Microbiome Researchthat have flourished in the last decade have shown that microbiomes throughout the body play an important role in human health and disease. Researchers have determined the types and proportions of different types of microbes that live in places like our planet. mouths And gutsand then used this data to see how differences in these functions relate to our health.
The genomes of these species have been studied extensively over the years, but traditional genetic analyzes have not yet been able to explain all the links between our microbiome and overall health.
Researchers in Yutaka Suzuki The University of Tokyo lab wanted to explore these missing data and were inspired by the recent discovery of giant extrachromosomal elements (ECEs) in soil-dwelling bacteria. ECEs are sections of DNA that are separate from the main genome of an organism. In humans, our mitochondrial DNA, stored in the powerhouses of our cells, is ECE. In bacteria, the commonly known small ECE is called a plasmid.
Lead author of the study Yuya Kiguchiwho is now a researcher at Stanford University, and his colleagues in the Suzuki laboratory predicted that giant ECEs could be found in bacteria living in places other than soil.
“It's possible that many of these giant extra chromosomal elements are found in the environment, in the microbiome field, or in pathogens,” Kiguchi told Live Science. “But we don’t know of any examples of these kinds of giant extra chromosomal elements in commensals. [human] Microbiome.” Commensal microbes are those microbes that live in symbiosis with or on the human body.
Using saliva samples from hundreds of people, researchers have discovered for the first time that giant ECEs also exist in our oral microbiome. The research team called these giant pieces of DNA “inocles”; the name means “Vthe sequence of certificates is encoded; Oral origin; circuscl Genomic structure”. They also found that approximately 74% of the people in their study had these grafts in their oral microbiome.
So why were inocles first discovered? Most genetic experiments on bacteria use short-read DNA sequencing techniques. This involves cutting a cell's DNA into smaller pieces, reading their code, and then assembling those pieces into a complete genome using a computer. Although this sequencing method can easily detect small ECUs such as typical bacterial plasmids, inoclines are too large and complex to be detected by short-read sequencing.
Using long-length DNA sequencing—a more expensive and labor-intensive method that sequences and stitches together much larger pieces of DNA—the scientists were able to identify these large pieces of extrachromosomal DNA in bacteria from human saliva samples.
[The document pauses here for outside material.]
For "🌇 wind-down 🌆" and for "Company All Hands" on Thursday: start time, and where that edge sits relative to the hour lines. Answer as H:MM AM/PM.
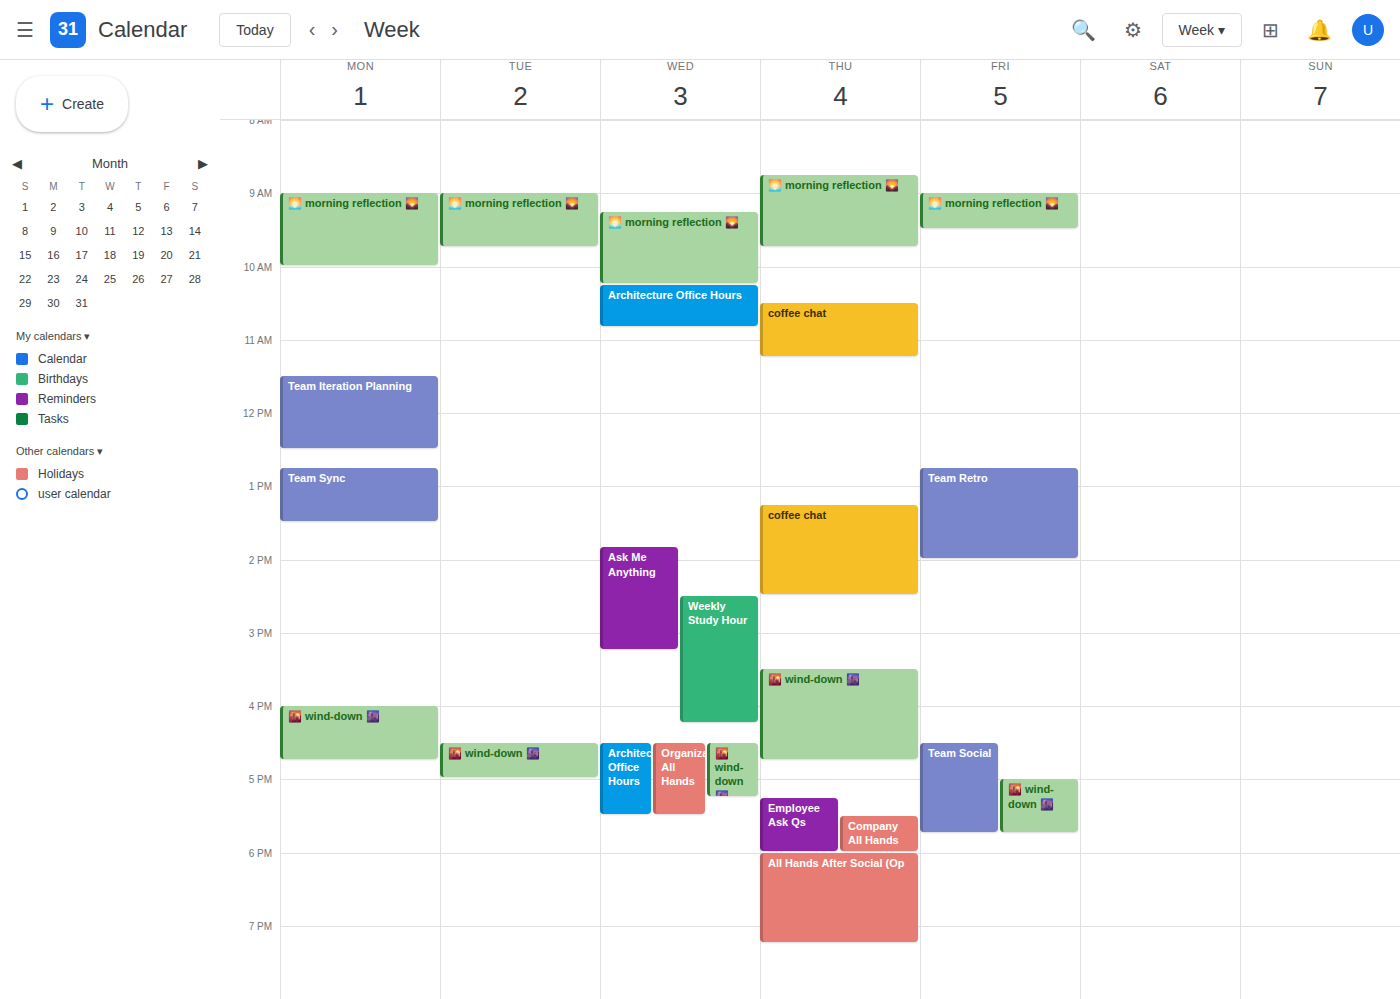
"🌇 wind-down 🌆": 3:30 PM, halfway between the 3 PM and 4 PM lines. "Company All Hands": 5:30 PM, halfway between the 5 PM and 6 PM lines.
By comparing these results with blood samples from the same people, they also found that differences in inocles levels were associated with differences in the immune system, including the immune response to certain bacterial and viral infections.
Sixty-eight people in the study had either a type of head and neck cancer or colorectal cancer, and these people had lower levels of inoclets in their oral microbiomes compared to people without these cancers. This opens up the possibility of using these newly discovered giant DNA fragments as future cancer biomarkers, the study authors suggest.
As a next step, the researchers intend to grow these inocula in the laboratory to further study their function and how they might spread between bacteria and people.
“Now that we know that inocles exist, we can try to figure out their functions and potential roles in health and disease,” Dewhurst said.